Extract Start Marker
Q: Tell me about a complex bug you fixed. A: The sandbox auto-recreation bug (PR #274). e2b sandboxes have a 2-hour lifetime. When they expire, there’s no error event or callback. The sandbox just stops responding to API calls. Users would come back after a break and find a dead preview. Debugging was tricky because the sandbox object still existed in memory, it just couldn’t execute anything. I added health checks that ping the sandbox before operations. If the ping fails, I trigger a recreation flow: spin up a new sandbox from the same template, re-inject the current code from the latest state, and swap the sandbox reference. The user sees a brief loading state and then everything works again. The subtle part was making sure in-flight operations don’t race with the recreation.

Q: How do you approach working across multiple repos? A: Consistency is everything. I try to use the same patterns in every repo: same ESLint config where possible, same commit message style, same PR description format. When I make a change that affects multiple repos (like the Storybook setup), I do them in dependency order: shared libraries first, then consumers. I write detailed PR descriptions that explain not just what changed but why, because the next person touching that code might be in a different repo and needs context. I also keep a mental map of which repo owns which concern, so I don’t accidentally duplicate logic.
Extract End Marker
**To do**.
**A)** In the interview answers, how long do e2b sandboxes last before they expire?
**B)** From the interview answers, write out the passage that opens with the words containing "Q: Tell me about" and closes with "with the recreation.".
Information provided Start Marker
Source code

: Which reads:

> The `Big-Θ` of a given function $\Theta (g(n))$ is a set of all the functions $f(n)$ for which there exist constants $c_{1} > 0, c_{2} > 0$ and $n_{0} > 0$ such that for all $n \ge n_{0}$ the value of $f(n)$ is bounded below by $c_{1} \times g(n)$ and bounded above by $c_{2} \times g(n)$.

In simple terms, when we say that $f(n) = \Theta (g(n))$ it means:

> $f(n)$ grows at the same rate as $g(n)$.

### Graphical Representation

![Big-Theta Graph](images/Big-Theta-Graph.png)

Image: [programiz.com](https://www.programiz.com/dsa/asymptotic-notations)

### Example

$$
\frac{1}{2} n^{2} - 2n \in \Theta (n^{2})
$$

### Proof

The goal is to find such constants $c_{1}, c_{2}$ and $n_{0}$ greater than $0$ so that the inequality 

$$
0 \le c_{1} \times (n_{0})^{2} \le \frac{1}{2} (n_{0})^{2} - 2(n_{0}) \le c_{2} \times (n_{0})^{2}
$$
Information provided End Marker
Information provided Start Marker
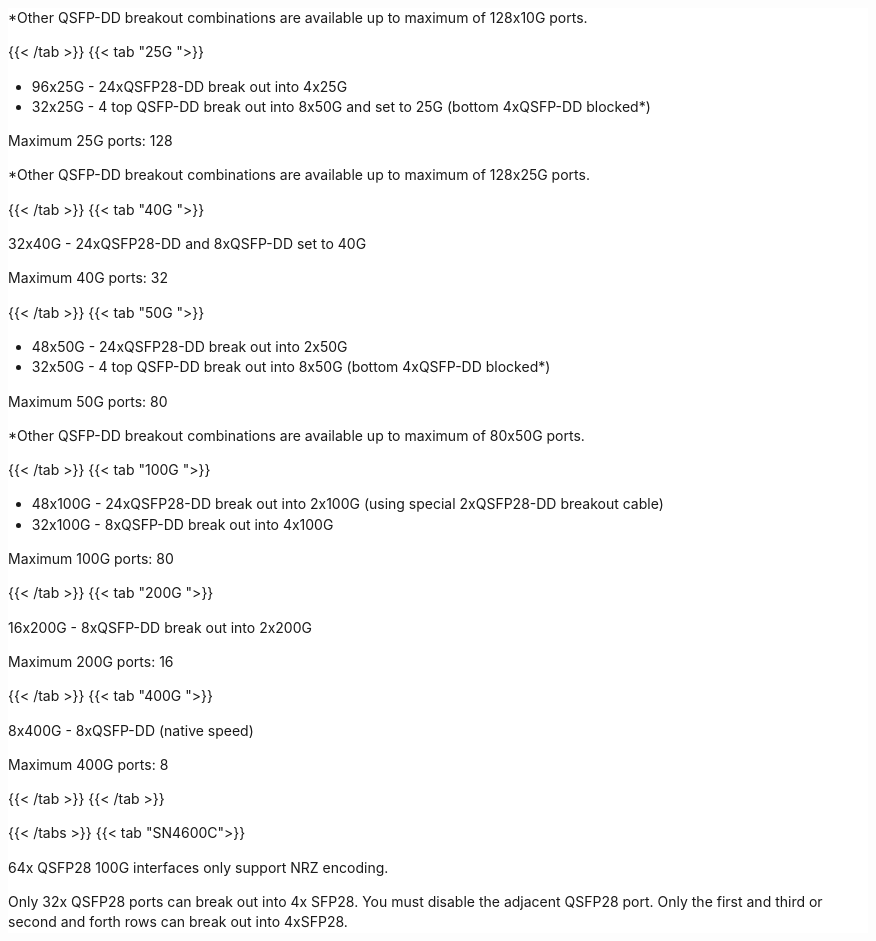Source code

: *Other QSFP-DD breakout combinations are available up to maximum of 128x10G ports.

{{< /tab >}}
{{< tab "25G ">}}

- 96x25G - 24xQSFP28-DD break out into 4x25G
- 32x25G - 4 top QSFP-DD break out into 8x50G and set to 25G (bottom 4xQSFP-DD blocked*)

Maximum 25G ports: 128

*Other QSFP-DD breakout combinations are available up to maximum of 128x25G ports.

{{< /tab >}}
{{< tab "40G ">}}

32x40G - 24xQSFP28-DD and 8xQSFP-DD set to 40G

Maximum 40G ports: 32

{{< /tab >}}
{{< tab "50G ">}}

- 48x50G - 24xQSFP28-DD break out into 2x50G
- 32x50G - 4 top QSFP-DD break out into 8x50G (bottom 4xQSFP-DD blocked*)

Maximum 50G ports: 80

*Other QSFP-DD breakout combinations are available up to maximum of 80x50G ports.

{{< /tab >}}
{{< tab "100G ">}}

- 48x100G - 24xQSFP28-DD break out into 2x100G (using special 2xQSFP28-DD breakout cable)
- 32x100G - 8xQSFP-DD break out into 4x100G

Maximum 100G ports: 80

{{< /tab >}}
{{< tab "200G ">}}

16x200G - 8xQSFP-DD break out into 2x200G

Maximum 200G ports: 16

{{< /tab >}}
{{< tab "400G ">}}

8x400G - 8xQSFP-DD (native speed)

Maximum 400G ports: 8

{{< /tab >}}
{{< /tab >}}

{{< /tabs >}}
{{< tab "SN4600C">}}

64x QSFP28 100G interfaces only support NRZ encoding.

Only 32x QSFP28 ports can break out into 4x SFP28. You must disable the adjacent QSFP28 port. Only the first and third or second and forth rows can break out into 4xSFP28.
Information provided End Marker
**Problem solutions**.
**A)** Two hours.

**B)**
Q: Tell me about a complex bug you fixed. A: The sandbox auto-recreation bug (PR #274). e2b sandboxes have a 2-hour lifetime. When they expire, there’s no error event or callback. The sandbox just stops responding to API calls. Users would come back after a break and find a dead preview. Debugging was tricky because the sandbox object still existed in memory, it just couldn’t execute anything. I added health checks that ping the sandbox before operations. If the ping fails, I trigger a recreation flow: spin up a new sandbox from the same template, re-inject the current code from the latest state, and swap the sandbox reference. The user sees a brief loading state and then everything works again. The subtle part was making sure in-flight operations don’t race with the recreation.